LONDON (Reuters) – The social media platform TikTok and the philanthropic Gates Foundation donated $10 million each on Wednesday to the vaccine alliance GAVI to help fund efforts to tackle the COVID-19 pandemic in Africa.
GAVI said the funds would be used to distribute and deploy any new vaccines against COVID-19 once they are developed, trialled and licensed.
It would also help prevent “a potentially catastrophic impact on immunisation programmes across the developing world,” GAVI Chief Executive Seth Berkley said in a statement.

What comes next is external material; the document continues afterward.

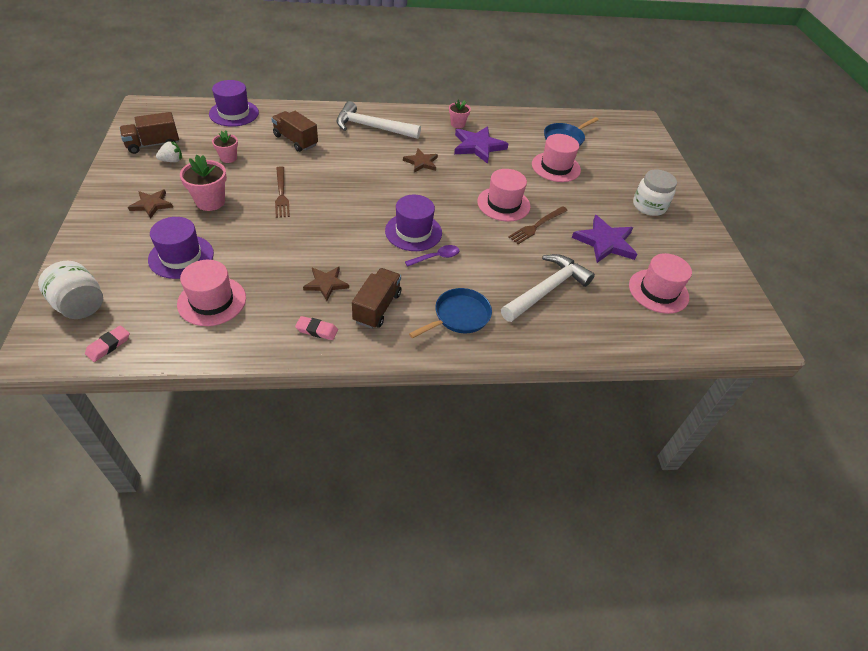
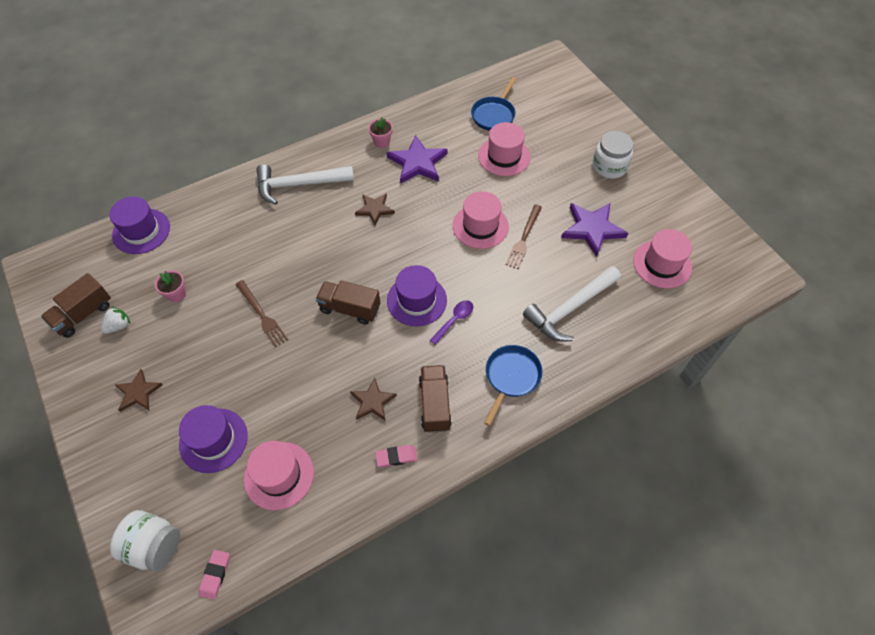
camera: 20 degrees left, 10 degrees up
pink flower pot [180,154,227,211] -> none
brown truck [271,111,318,152] -> brown truck moved to [316,280,380,325]
white hammer [501,254,595,322] -> white hammer turned 150 degrees counterclockwise [523,266,621,342]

GAVI is a public-private partnership backed by the Bill & Melinda Gates Foundation, the World Health Organization, the World Bank, UNICEF and others, which arranges bulk buys to reduce vaccine costs for poor countries.
Speaking to Reuters last week Berkley said he was encouraged by the sheer number of potential COVID-19 vaccines in the early stages of development around the world, which he said would slim down to a smaller number as some progressed and some failed.
“Today there are 76 vaccines on WHO website listed, of which six are already in clinical trials, but actually the number is substantially higher than that, it is well over 100,” he said.
“That is really good, because what is bubbling up is science from around the world.
“The challenge is going to be now, once all of the science bubbles up, is to have some standardised criteria that one can narrow it down to a smaller number. And what is going to be important is being able to make those choices based on science and not politics.”
GAVI said this month it planned to disburse $29 million to support health systems in 13 lower-income countries to fight COVID-19.